### Problem statement
Leaving out the images, transcribe every record below exactly.

### Data for analysis
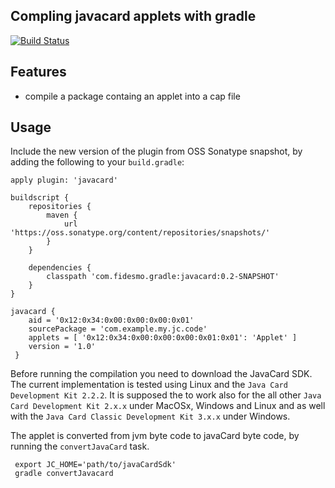 Compling javacard applets with gradle
-------------------------------------

[![Build Status](https://travis-ci.org/fidesmo/gradle-javacard.svg?branch=master)](https://travis-ci.org/fidesmo/gradle-javacard)

Features
--------

 - compile a package containg an applet into a cap file

Usage
-----

Include the new version of the plugin from OSS Sonatype snapshot, by adding the following to your
`build.gradle`:

    apply plugin: 'javacard'

    buildscript {
        repositories {
            maven {
                url 'https://oss.sonatype.org/content/repositories/snapshots/'
            }
        }

        dependencies {
            classpath 'com.fidesmo.gradle:javacard:0.2-SNAPSHOT'
        }
    }

    javacard {
        aid = '0x12:0x34:0x00:0x00:0x00:0x01'
        sourcePackage = 'com.example.my.jc.code'
        applets = [ '0x12:0x34:0x00:0x00:0x00:0x01:0x01': 'Applet' ]
        version = '1.0'
     }

Before running the compilation you need to download the JavaCard SDK. The current implementation is
tested using Linux and the `Java Card Development Kit 2.2.2`. It is supposed the to work also for
the all other `Java Card Development Kit 2.x.x` under MacOSx, Windows and Linux and as well with the
`Java Card Classic Development Kit 3.x.x` under Windows.

The applet is converted from jvm byte code to javaCard byte code, by running the `convertJavaCard`
task.

     export JC_HOME='path/to/javaCardSdk'
     gradle convertJavacard

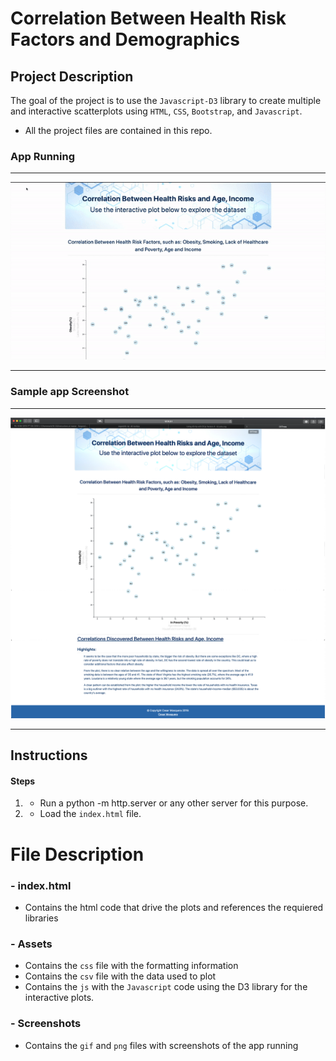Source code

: # Correlation Between Health Risk Factors and Demographics

## Project Description
The goal of the project is to use the `Javascript-D3` library to create multiple and interactive scatterplots using `HTML`, `CSS`, `Bootstrap`, and `Javascript`. 
- All the project files are contained in this repo.

### App Running 
<hr>

![App Running](Screenshots/factors.gif "App Running")
<hr>

### Sample app Screenshot
<hr> 

![Screenshot](Screenshots/factors.png "Screenshot")
<hr>

## Instructions

#### Steps
1. - Run a python -m http.server or any other server for this purpose.
2. - Load the `index.html` file.

# File Description
### - index.html
- Contains the html code that drive the plots and references the requiered libraries
### - Assets
- Contains the `css` file with the formatting information
- Contains the `csv` file with the data used to plot
- Contains the `js` with the `Javascript` code using the D3 library for the interactive plots.
### - Screenshots
- Contains the `gif` and `png` files with screenshots of the app running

### Response to this exercise
 Compling javacard applets with gradle
-------------------------------------

[![Build Status](https://travis-ci.org/fidesmo/gradle-javacard.svg?branch=master)](https://travis-ci.org/fidesmo/gradle-javacard)

Features
--------

 - compile a package containg an applet into a cap file

Usage
-----

Include the new version of the plugin from OSS Sonatype snapshot, by adding the following to your
`build.gradle`:

    apply plugin: 'javacard'

    buildscript {
        repositories {
            maven {
                url 'https://oss.sonatype.org/content/repositories/snapshots/'
            }
        }

        dependencies {
            classpath 'com.fidesmo.gradle:javacard:0.2-SNAPSHOT'
        }
    }

    javacard {
        aid = '0x12:0x34:0x00:0x00:0x00:0x01'
        sourcePackage = 'com.example.my.jc.code'
        applets = [ '0x12:0x34:0x00:0x00:0x00:0x01:0x01': 'Applet' ]
        version = '1.0'
     }

Before running the compilation you need to download the JavaCard SDK. The current implementation is
tested using Linux and the `Java Card Development Kit 2.2.2`. It is supposed the to work also for
the all other `Java Card Development Kit 2.x.x` under MacOSx, Windows and Linux and as well with the
`Java Card Classic Development Kit 3.x.x` under Windows.

The applet is converted from jvm byte code to javaCard byte code, by running the `convertJavaCard`
task.

     export JC_HOME='path/to/javaCardSdk'
     gradle convertJavacard

Source code

: # Correlation Between Health Risk Factors and Demographics

## Project Description
The goal of the project is to use the `Javascript-D3` library to create multiple and interactive scatterplots using `HTML`, `CSS`, `Bootstrap`, and `Javascript`. 
- All the project files are contained in this repo.

### App Running 
<hr>

![App Running](Screenshots/factors.gif "App Running")
<hr>

### Sample app Screenshot
<hr> 

![Screenshot](Screenshots/factors.png "Screenshot")
<hr>

## Instructions

#### Steps
1. - Run a python -m http.server or any other server for this purpose.
2. - Load the `index.html` file.

# File Description
### - index.html
- Contains the html code that drive the plots and references the requiered libraries
### - Assets
- Contains the `css` file with the formatting information
- Contains the `csv` file with the data used to plot
- Contains the `js` with the `Javascript` code using the D3 library for the interactive plots.
### - Screenshots
- Contains the `gif` and `png` files with screenshots of the app running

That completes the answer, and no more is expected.